Nowe prawo miało dotknąć 80 tys. firm. Miały one zostać zobowiązane do przesyłania fiskusowi wyciągów ze swoich kont. Codziennie. Projekt oprotestowały nie tylko organizacje przedsiębiorców, ale też banki czy podmioty pozarządowe. Wygląda na to, że skutecznie. Resort rozważa bowiem rezygnację z pomysłu.
O tym, że w Ministerstwie Finansów myślą nad rezygnacją z nowelizacji Ordynacji podatkowej, poinformował "Dziennik Gazeta Prawna".
Zdaniem gazety, języczkiem u wagi miały być banki, które w swoim stanowisku zagroziły resortowi, że będą przez to zmuszone podnieść ceny swoich usług. - Z jednej strony nałożono na banki dodatkowe obowiązki sprawozdawcze na rzecz fiskusa, a z drugiej nie przewidziano żadnej rekompensaty za koszty, które musiałyby ponieść – podkreślił Związek Banków Polskich.
Polskie firmy w ostatnich miesiącach muszą być przygotowane na zmiany w podatkach. Od stycznia weszły w życie kolejne:
Co więcej, banki straciłyby zaufanie klientów, bo musiałyby przekazywać wrażliwe dane fiskusowi. - To poważny wyłom w tajemnicy bankowej - uważa dr Mariusz Zygierewicz, dyrektor zespołu ekonomiczno-regulacyjnego w Związku Banków Polskich.
Wygląda na to, że wątpliwości instytucji finansowych trafiły do urzędników, którzy według informacji "DGP" najprawdopodobniej zarzucą prace nad nowelizacją Ordynacji podatkowej.

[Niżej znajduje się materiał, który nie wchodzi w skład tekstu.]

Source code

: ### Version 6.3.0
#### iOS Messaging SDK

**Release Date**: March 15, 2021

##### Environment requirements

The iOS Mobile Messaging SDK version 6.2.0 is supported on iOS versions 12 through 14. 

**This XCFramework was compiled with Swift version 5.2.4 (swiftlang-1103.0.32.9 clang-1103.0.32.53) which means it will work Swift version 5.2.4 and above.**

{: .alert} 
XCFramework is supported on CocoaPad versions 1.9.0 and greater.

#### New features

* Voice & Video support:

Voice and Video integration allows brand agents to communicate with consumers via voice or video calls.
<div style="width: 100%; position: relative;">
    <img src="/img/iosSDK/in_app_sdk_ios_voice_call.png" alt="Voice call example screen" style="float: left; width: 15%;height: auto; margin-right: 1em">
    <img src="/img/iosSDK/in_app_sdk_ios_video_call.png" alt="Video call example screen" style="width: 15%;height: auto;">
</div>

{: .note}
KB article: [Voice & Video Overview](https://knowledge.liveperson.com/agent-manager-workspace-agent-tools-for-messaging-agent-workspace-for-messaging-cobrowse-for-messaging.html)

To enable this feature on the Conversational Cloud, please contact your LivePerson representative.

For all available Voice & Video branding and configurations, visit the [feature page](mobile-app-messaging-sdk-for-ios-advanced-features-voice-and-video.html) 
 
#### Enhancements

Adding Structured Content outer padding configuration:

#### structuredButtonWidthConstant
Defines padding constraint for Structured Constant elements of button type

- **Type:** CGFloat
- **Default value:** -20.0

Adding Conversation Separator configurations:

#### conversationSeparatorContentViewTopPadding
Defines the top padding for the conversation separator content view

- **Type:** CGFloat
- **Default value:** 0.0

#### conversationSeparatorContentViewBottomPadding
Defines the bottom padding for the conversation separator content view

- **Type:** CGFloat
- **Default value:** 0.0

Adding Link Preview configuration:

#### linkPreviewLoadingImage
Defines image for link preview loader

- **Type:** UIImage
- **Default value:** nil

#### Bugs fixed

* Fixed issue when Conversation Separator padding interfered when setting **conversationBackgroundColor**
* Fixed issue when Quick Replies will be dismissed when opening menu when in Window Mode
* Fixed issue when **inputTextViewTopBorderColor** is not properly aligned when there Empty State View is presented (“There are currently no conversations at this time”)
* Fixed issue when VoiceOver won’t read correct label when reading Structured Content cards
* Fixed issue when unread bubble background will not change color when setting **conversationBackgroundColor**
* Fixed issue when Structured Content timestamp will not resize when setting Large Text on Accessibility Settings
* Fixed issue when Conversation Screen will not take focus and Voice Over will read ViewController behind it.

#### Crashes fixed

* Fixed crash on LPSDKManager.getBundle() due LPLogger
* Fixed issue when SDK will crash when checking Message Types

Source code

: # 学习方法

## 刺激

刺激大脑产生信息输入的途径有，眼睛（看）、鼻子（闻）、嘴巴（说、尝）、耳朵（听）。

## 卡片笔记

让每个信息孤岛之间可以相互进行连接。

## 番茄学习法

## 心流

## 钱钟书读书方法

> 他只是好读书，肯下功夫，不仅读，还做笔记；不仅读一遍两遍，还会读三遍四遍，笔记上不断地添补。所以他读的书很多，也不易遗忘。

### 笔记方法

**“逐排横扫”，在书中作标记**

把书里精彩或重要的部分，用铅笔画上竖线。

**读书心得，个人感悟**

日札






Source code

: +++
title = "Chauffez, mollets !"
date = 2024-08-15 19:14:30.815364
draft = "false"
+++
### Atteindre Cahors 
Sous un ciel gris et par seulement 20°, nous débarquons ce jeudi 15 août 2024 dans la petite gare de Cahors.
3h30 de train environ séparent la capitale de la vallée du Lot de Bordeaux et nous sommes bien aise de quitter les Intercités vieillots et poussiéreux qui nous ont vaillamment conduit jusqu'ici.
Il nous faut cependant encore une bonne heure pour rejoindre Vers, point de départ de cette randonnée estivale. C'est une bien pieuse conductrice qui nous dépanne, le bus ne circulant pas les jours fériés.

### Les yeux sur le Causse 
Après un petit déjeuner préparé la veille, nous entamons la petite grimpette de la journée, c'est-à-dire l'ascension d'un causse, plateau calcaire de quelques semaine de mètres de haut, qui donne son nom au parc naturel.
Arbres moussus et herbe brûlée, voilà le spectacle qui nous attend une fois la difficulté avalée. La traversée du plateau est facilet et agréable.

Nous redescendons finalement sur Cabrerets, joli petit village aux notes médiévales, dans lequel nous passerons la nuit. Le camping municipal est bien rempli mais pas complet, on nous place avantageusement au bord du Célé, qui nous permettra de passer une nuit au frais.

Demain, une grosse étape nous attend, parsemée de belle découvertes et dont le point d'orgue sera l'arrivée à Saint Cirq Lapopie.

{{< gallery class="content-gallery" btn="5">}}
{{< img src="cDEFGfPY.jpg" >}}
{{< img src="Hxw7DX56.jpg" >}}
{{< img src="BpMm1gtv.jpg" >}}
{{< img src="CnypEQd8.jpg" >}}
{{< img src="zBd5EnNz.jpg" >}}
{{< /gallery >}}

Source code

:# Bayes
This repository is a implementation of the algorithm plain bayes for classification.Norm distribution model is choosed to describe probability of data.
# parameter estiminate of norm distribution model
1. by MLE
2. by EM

Kolejny etap uszczelniania
Fiskus liczył, że dzięki wprowadzeniu nowego obowiązku zyska nawet 11,5 mld zł rocznie. Dzięki temu mógłby lepiej kontrolować przepływy miedzy kontami i łatwiej wychwytywać wyłudzenia.
To miał być kolejny etap uszczelniania systemu podatkowego, który pozwoli realizować rządowi obietnice wyborcze.
Na czym dokładnie polegałoby nowe prawo? Wyciągi z rachunków bankowych - co 24 godziny, wyłączając soboty i święta - musiałoby przekazywać w sumie około 80 tys. firm w kraju.
Obowiązek dotyczyłby zarówno dużych przedsiębiorców, jak i małe i średnie firmy. Projekt nie objąłby jedynie mikroprzedsiębiorców oraz jednostek sektora finansów publicznych. Pozostałe firmy musiałyby raportować dobowy stan konta za pośrednictwem banku lub spółdzielczej kasy oszczędnościowo-kredytowej.
W przypadku podatników posiadających rachunek bankowy w banku posiadającym adres siedziby lub oddziału poza obszarem Polski, obowiązek ten miałby być realizowany bezpośrednio przez podatnika.
Każdy taki wyciąg bankowy musiałby zawierać dane nadawcy jak i odbiorcy płatniczego. Obejmowałby nazwę i adres firm oraz NIP lub REGON. Dodatkowo numer rachunku nadawcy i rachunku obcego.
W dokumencie znajdować będzie się musiała oczywiście data i czas obciążenia rachunku nadawcy dokonania wpłaty gotówkowej, kwota i waluta, opis zlecenia i jego tytuł oraz informacja o numerze rachunku wirtualnego utworzonego w celu identyfikacji masowych płatności, jeżeli zlecenie płatnicze dotyczy uznania takiego rachunku.
Fiskus będzie miał też dostęp do salda rachunku przedsiębiorcy po realizacji zlecenia płatniczego – w przypadku danych przekazywanych przez bank lub spółdzielczą kasę oszczędnościowo – kredytową prowadzącą rachunek przedsiębiorcy.
Pozostaje STIR
Jeśli rząd zrezygnuje z obowiązku przesyłania dobowych wyciągów w postaci Jednolitego Pliku Kontrolnego, to wcale nie będzie oznaczać, że fiskus zrezygnuje z kontroli.
Jak wskazuje "DGP", w resorcie trwają prace nad innymi ustawami, które będą zapobiegać wyłudzeniom skarbowym. Jedną z nich jest tzw. STIR.
Będzie to system informatyczny, który będzie zbierał dane na temat wszystkich kont firmowych. Jeżeli fiskus uzna, że rachunek jest wykorzystywany do wyłudzeń podatkowych, to Krajowa Administracja Skarbowa będzie mogła go zablokować na 3 doby. A jeśli dobrze to uzasadni - to nawet na 3 miesiące.
Resort liczy, że w ten sposób uda mu się osiągnąć ten sam cel co przy nowelizacji Ordynacji podatkowej, ale znacznie mniejszym kosztem.